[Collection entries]
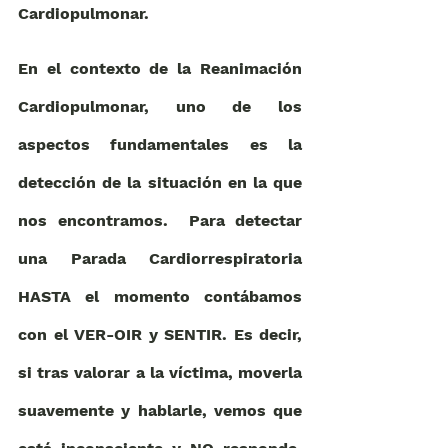
Cardiopulmonar.
En el contexto de la Reanimación 
Cardiopulmonar, uno de los 
aspectos fundamentales es la 
detección de la situación en la que 
nos encontramos.  Para detectar 
una Parada Cardiorrespiratoria 
HASTA el momento contábamos 
con el VER-OIR y SENTIR. Es decir, 
si tras valorar a la víctima, moverla 
suavemente y hablarle, vemos que 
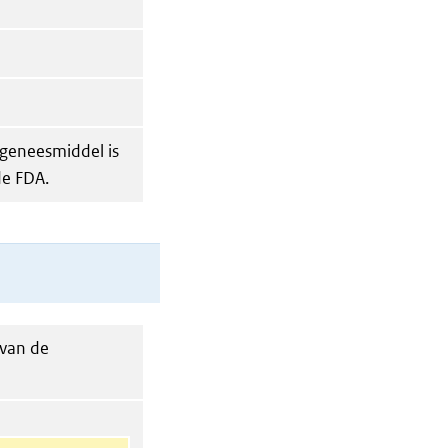
geneesmiddel is
de FDA.
 van de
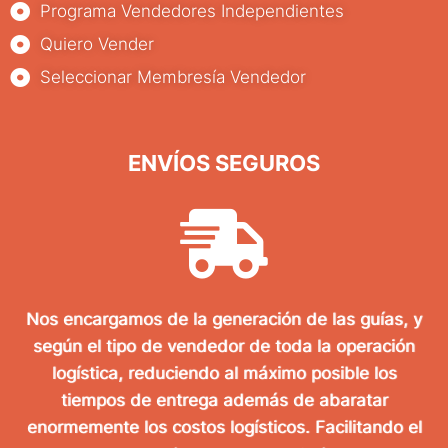
Programa Vendedores Independientes
Quiero Vender
Seleccionar Membresía Vendedor
ENVÍOS SEGUROS
Nos encargamos de la generación de las guías, y
según el tipo de vendedor de toda la operación
logística, reduciendo al máximo posible los
tiempos de entrega además de abaratar
enormemente los costos logísticos. Facilitando el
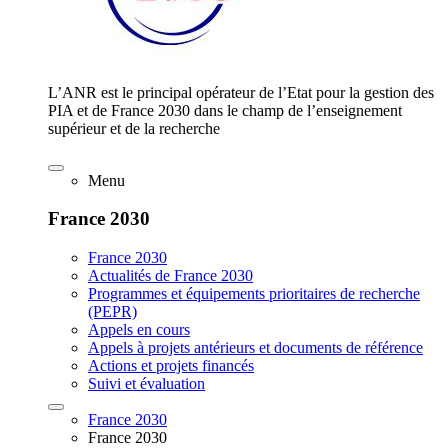
L’ANR est le principal opérateur de l’Etat pour la gestion des
PIA et de France 2030 dans le champ de l’enseignement
supérieur et de la recherche
Menu
France 2030
France 2030
Actualités de France 2030
Programmes et équipements prioritaires de recherche
(PEPR)
Appels en cours
Appels à projets antérieurs et documents de référence
Actions et projets financés
Suivi et évaluation
France 2030
France 2030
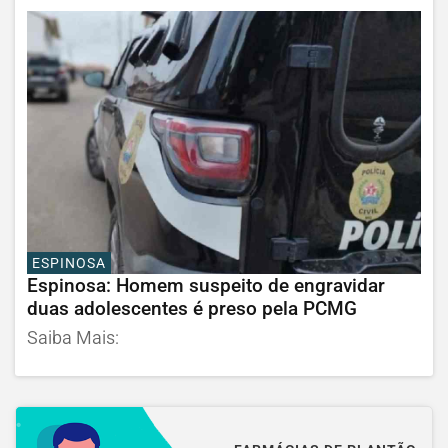
ESPINOSA
Espinosa: Homem suspeito de engravidar
duas adolescentes é preso pela PCMG
Saiba Mais:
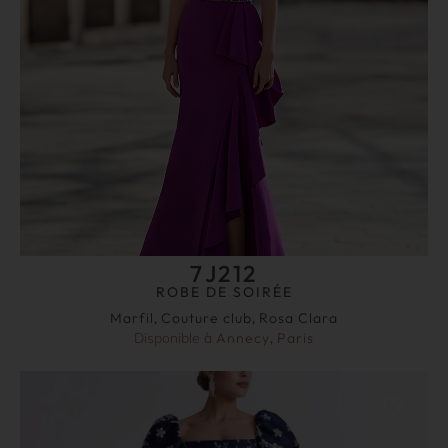
7J212
ROBE DE SOIRÉE
Marfil
,
Couture club
,
Rosa Clara
Disponible à
Annecy
,
Paris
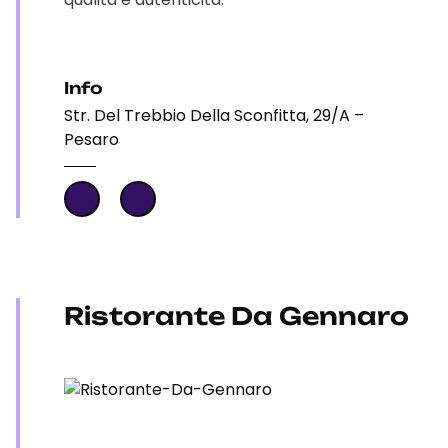
Info
Str. Del Trebbio Della Sconfitta, 29/A –
Pesaro
Ristorante Da Gennaro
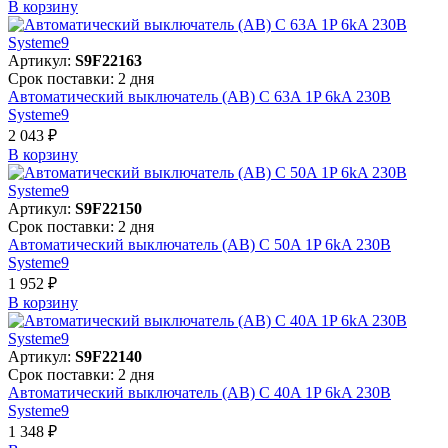
В корзинy
Артикул:
S9F22163
Срок поставки: 2 дня
Автоматический выключатель (АВ) C 63A 1P 6kA 230В
Systeme9
2 043 ₽
В корзинy
Артикул:
S9F22150
Срок поставки: 2 дня
Автоматический выключатель (АВ) C 50A 1P 6kA 230В
Systeme9
1 952 ₽
В корзинy
Артикул:
S9F22140
Срок поставки: 2 дня
Автоматический выключатель (АВ) C 40A 1P 6kA 230В
Systeme9
1 348 ₽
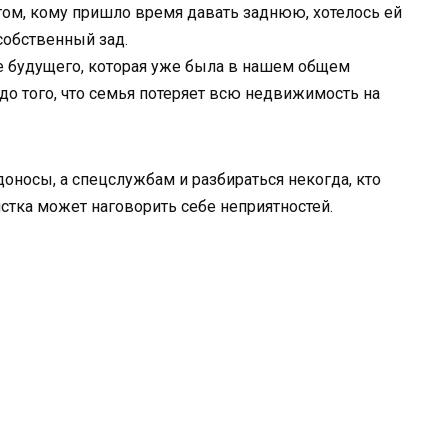
 том, кому пришло время давать заднюю, хотелось ей
собственный зад.
не будущего, которая уже была в нашем общем
до того, что семья потеряет всю недвижимость на
оносы, а спецслужбам и разбираться некогда, кто
истка может наговорить себе неприятностей.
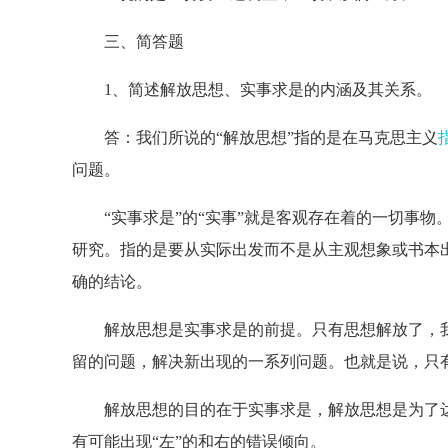
三、简答题
1、简述解放思想、实事求是的内涵及其关系。
答：我们所说的“解放思想”指的是在马克思主义
问题。
“实事求是”的“实事”就是客观存在着的一切事物。
研究。指的是要从实际出发而不是从主观想象或书本
确的结论。
解放思想是实事求是的前提。只有思想解放了，我
留的问题，解决新出现的一系列问题。也就是说，只
解放思想的目的在于实事求是，解放思想是为了达
有可能出现“左”的和右的错误倾向。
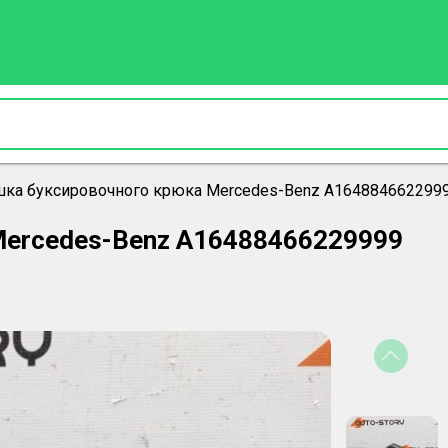
шка буксировочного крюка Mercedes-Benz A164884662299
Mercedes-Benz A16488466229999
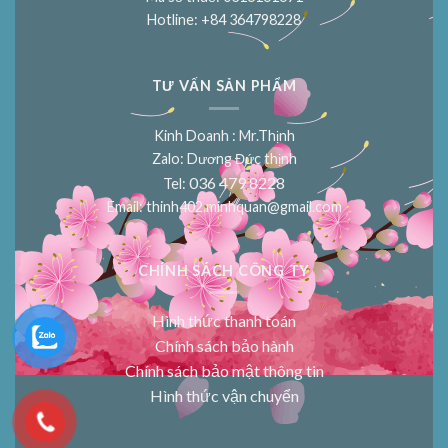
Hotline: +84 364798228
TƯ VẤN SẢN PHẨM
Kinh Doanh : Mr.Thịnh
Zalo: Dương Đức thịnh
036 479 8228
Tel:
Email:
thinh402.minhquan@gmail.com
CHÍNH SÁCH CÔNG TY
Hình thức thanh toán
Chính sách bảo hành
Chính sách bảo mật thông tin
Hình thức vận chuyển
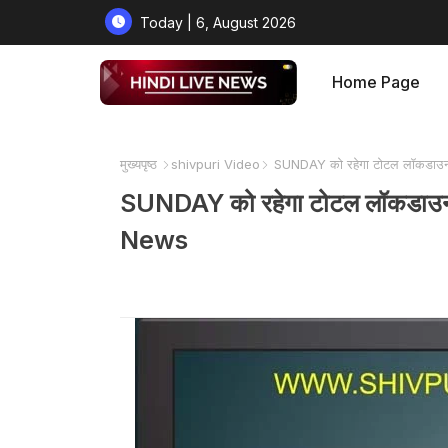
Today | 6, August 2026
Home Page
मुख्यपृष्ठ
shivpuri Video
SUNDAY को रहेगा टोटल लॉकडाउन:
SUNDAY को रहेगा टोटल लॉकडाउन:
News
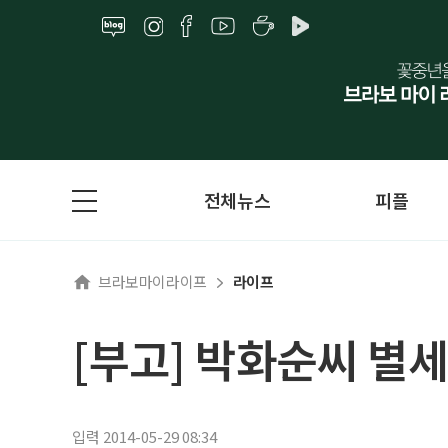
전체뉴스
피플
브라보마이라이프
라이프
[부고] 박화순씨 별세
입력 2014-05-29 08:34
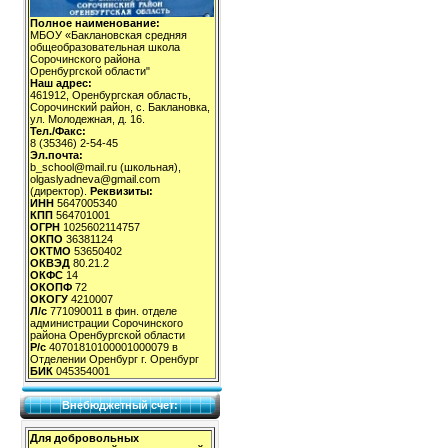
Полное наименование:
МБОУ «Баклановская средняя
общеобразовательная школа
Сорочинского района
Оренбургской области"
Наш адрес:
461912, Оренбургская область,
Сорочинский район, с. Баклановка,
ул. Молодежная, д. 16.
Тел./Факс:
8 (35346) 2-54-45
Эл.почта:
b_school@mail.ru (школьная),
olgaslyadneva@gmail.com
(директор).
Реквизиты:
ИНН
5647005340
КПП
564701001
ОГРН
1025602114757
ОКПО
36381124
ОКТМО
53650402
ОКВЭД
80.21.2
ОКФС
14
ОКОПФ
72
ОКОГУ
4210007
Л/с
771090011 в фин. отделе
администрации Сорочинского
района Оренбургской области
Р/с
40701810100001000079 в
Отделении Оренбург г. Оренбург
БИК
045354001
Внебюджетный счет:
Для добровольных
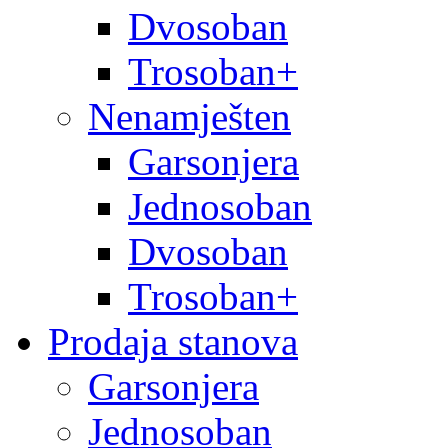
Dvosoban
Trosoban+
Nenamješten
Garsonjera
Jednosoban
Dvosoban
Trosoban+
Prodaja stanova
Garsonjera
Jednosoban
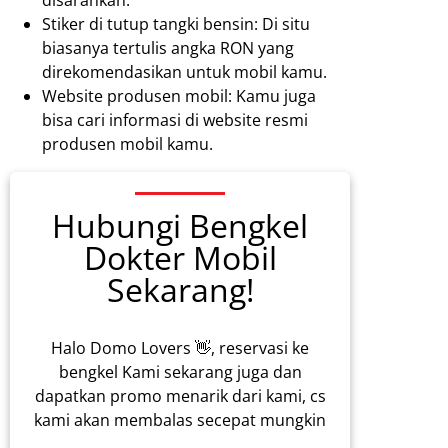
disarankan.
Stiker di tutup tangki bensin: Di situ
biasanya tertulis angka RON yang
direkomendasikan untuk mobil kamu.
Website produsen mobil: Kamu juga
bisa cari informasi di website resmi
produsen mobil kamu.
Hubungi Bengkel
Dokter Mobil
Sekarang!
Halo Domo Lovers 👋, reservasi ke
bengkel Kami sekarang juga dan
dapatkan promo menarik dari kami, cs
kami akan membalas secepat mungkin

EXERCISE DIRECTIONS: When copying the data above, repeat every word exactly and drop the pictures.

RESULT OF THE EXERCISE:
Cardiopulmonar.
En el contexto de la Reanimación 
Cardiopulmonar, uno de los 
aspectos fundamentales es la 
detección de la situación en la que 
nos encontramos.  Para detectar 
una Parada Cardiorrespiratoria 
HASTA el momento contábamos 
con el VER-OIR y SENTIR. Es decir, 
si tras valorar a la víctima, moverla 
suavemente y hablarle, vemos que 
geneesmiddel is
de FDA.
 van de
Programa Vendedores Independientes
Quiero Vender
Seleccionar Membresía Vendedor
ENVÍOS SEGUROS
Nos encargamos de la generación de las guías, y
según el tipo de vendedor de toda la operación
logística, reduciendo al máximo posible los
tiempos de entrega además de abaratar
enormemente los costos logísticos. Facilitando el
L’ANR est le principal opérateur de l’Etat pour la gestion des
PIA et de France 2030 dans le champ de l’enseignement
supérieur et de la recherche
Menu
France 2030
France 2030
Actualités de France 2030
Programmes et équipements prioritaires de recherche
(PEPR)
Appels en cours
Appels à projets antérieurs et documents de référence
Actions et projets financés
Suivi et évaluation
France 2030
France 2030
ESPINOSA
Espinosa: Homem suspeito de engravidar
duas adolescentes é preso pela PCMG
Saiba Mais:
7J212
ROBE DE SOIRÉE
Marfil
,
Couture club
,
Rosa Clara
Disponible à
Annecy
,
Paris
Info
Str. Del Trebbio Della Sconfitta, 29/A –
Pesaro
Ristorante Da Gennaro
В корзинy
Артикул:
S9F22163
Срок поставки: 2 дня
Автоматический выключатель (АВ) C 63A 1P 6kA 230В
Systeme9
2 043 ₽
В корзинy
Артикул:
S9F22150
Срок поставки: 2 дня
Автоматический выключатель (АВ) C 50A 1P 6kA 230В
Systeme9
1 952 ₽
В корзинy
Артикул:
S9F22140
Срок поставки: 2 дня
Автоматический выключатель (АВ) C 40A 1P 6kA 230В
Systeme9
1 348 ₽
 том, кому пришло время давать заднюю, хотелось ей
собственный зад.
не будущего, которая уже была в нашем общем
до того, что семья потеряет всю недвижимость на
оносы, а спецслужбам и разбираться некогда, кто
истка может наговорить себе неприятностей.
三、简答题
1、简述解放思想、实事求是的内涵及其关系。
答：我们所说的“解放思想”指的是在马克思主义
问题。
“实事求是”的“实事”就是客观存在着的一切事物。
研究。指的是要从实际出发而不是从主观想象或书本
确的结论。
解放思想是实事求是的前提。只有思想解放了，我
留的问题，解决新出现的一系列问题。也就是说，只
解放思想的目的在于实事求是，解放思想是为了达
有可能出现“左”的和右的错误倾向。
шка буксировочного крюка Mercedes-Benz A164884662299
Mercedes-Benz A16488466229999
Hotline: +84 364798228
TƯ VẤN SẢN PHẨM
Kinh Doanh : Mr.Thịnh
Zalo: Dương Đức thịnh
036 479 8228
Tel:
Email:
thinh402.minhquan@gmail.com
CHÍNH SÁCH CÔNG TY
Hình thức thanh toán
Chính sách bảo hành
Chính sách bảo mật thông tin
Hình thức vận chuyển
Today | 6, August 2026
Home Page
मुख्यपृष्ठ
shivpuri Video
SUNDAY को रहेगा टोटल लॉकडाउन:
SUNDAY को रहेगा टोटल लॉकडाउन:
News
전체뉴스
피플
브라보마이라이프
라이프
[부고] 박화순씨 별세
입력 2014-05-29 08:34
Полное наименование:
МБОУ «Баклановская средняя
общеобразовательная школа
Сорочинского района
Оренбургской области"
Наш адрес:
461912, Оренбургская область,
Сорочинский район, с. Баклановка,
ул. Молодежная, д. 16.
Тел./Факс:
8 (35346) 2-54-45
Эл.почта:
b_school@mail.ru (школьная),
olgaslyadneva@gmail.com
(директор).
Реквизиты:
ИНН
5647005340
КПП
564701001
ОГРН
1025602114757
ОКПО
36381124
ОКТМО
53650402
ОКВЭД
80.21.2
ОКФС
14
ОКОПФ
72
ОКОГУ
4210007
Л/с
771090011 в фин. отделе
администрации Сорочинского
района Оренбургской области
Р/с
40701810100001000079 в
Отделении Оренбург г. Оренбург
БИК
045354001
Внебюджетный счет:
Для добровольных
Dvosoban
Trosoban+
Nenamješten
Garsonjera
Jednosoban
Dvosoban
Trosoban+
Prodaja stanova
Garsonjera
Jednosoban
disarankan.
Stiker di tutup tangki bensin: Di situ
biasanya tertulis angka RON yang
direkomendasikan untuk mobil kamu.
Website produsen mobil: Kamu juga
bisa cari informasi di website resmi
produsen mobil kamu.
Hubungi Bengkel
Dokter Mobil
Sekarang!
Halo Domo Lovers 👋, reservasi ke
bengkel Kami sekarang juga dan
dapatkan promo menarik dari kami, cs
kami akan membalas secepat mungkin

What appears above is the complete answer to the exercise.